Jakarta (Metro Indonesia) – Lembaga kajian The Indonesian Institute menilai dua putusan Mahkamah Konstitusi (MK) terkait pilkada, yaitu Putusan MK Nomor 60/PUU-XXII/2024 dan Putusan MK Nomor 70/PUU-XXII, menjaga kedaulatan rakyat dalam proses demokrasi di tanah air.
Manajer Riset dan Program The Indonesian Institute Arfianto Purbolaksono saat dihubungi di Jakarta, Rabu, menjelaskan Putusan MK Nomor 60 membuka jalan untuk pencalonan kandidat-kandidat alternatif selain mereka yang dicalonkan koalisi partai politik besar yang saat ini terbentuk selama tahapan Pilkada 2024.
“Kemarin ada kekhawatiran dalam Pilkada 2024, kontestasinya akan hanya muncul calon-calon yang didukung koalisi besar versus kotak kosong. Nah, dengan adanya putusan MK ini diharapkan kontestasi akan semakin dinamis,” kata Arfianto.
Dia melanjutkan sebelum Putusan MK Nomor 60 itu dibacakan, Selasa (20/8), kandidat-kandidat yang diusung partai politik sebagian besar mereka yang dianggap favorit atau memiliki elektabilitas tinggi dalam hasil-hasil survei. Padahal, dia menyebut partai politik sepatutnya mengusung calon-calon berdasarkan prinsip meritokrasi, rekam jejak, dan pengalaman mereka.
“Partai-partai yang ada terutama partai-partai di parlemen hanya ingin memastikan kemenangan saja dengan membuat koalisi besar, tetapi tidak memberikan alternatif-alternatif pilihan,” kata dia.

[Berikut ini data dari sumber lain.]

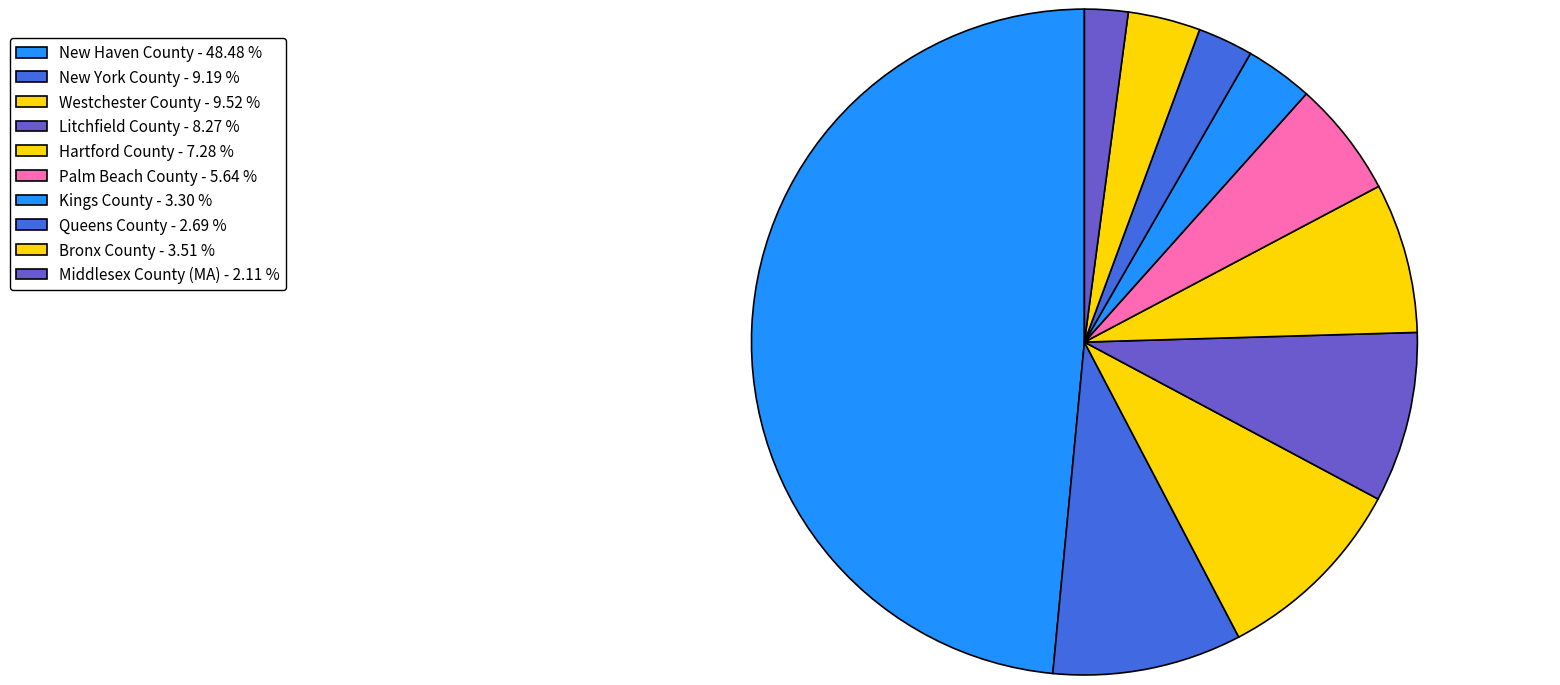

True or false: New York County accounts for 9% of the total.

True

Walaupun demikian, Manajer Riset dan Program The Indonesian Institute itu juga mengingatkan partai-partai politik yang saat ini berkesempatan mengusung calon jangan menggunakan kesempatan itu untuk “berdagang suara”.
“Jangan sampai itu juga terjadi, padahal seyogianya dengan adanya putusan MK ini harus diikuti proses-proses yang baik juga. Kami soroti proses rekrutmen politik yang baik berdasarkan meritokrasi, transparan, dan jelas,” kata Arfianto seperti dikutip dari ANTARA.
Mahkamah Konstitusi mengabulkan permohonan Partai Buruh dan Partai Gelora untuk sebagian terkait ambang batas pencalonan kepala daerah dalam Putusan Nomor 60/PUU-XXII/2024. Mahkamah menyatakan Pasal 40 ayat (1) UU Pilkada tidak mempunyai kekuatan hukum mengikat sepanjang tidak dimaknai partai politik atau gabungan partai politik peserta pemilu dapat mendaftarkan pasangan calon jika telah memenuhi persyaratan untuk mengusulkan calon gubernur dan calon wakil gubernur.
Artinya, ambang batas (threshold) partai atau gabungan partai untuk mengusung bakal calon kepala daerah paling sedikit 7,5 persen, dan partai politik yang tidak memiliki kursi di DPRD juga dapat mengusung bakal calon kepala daerah.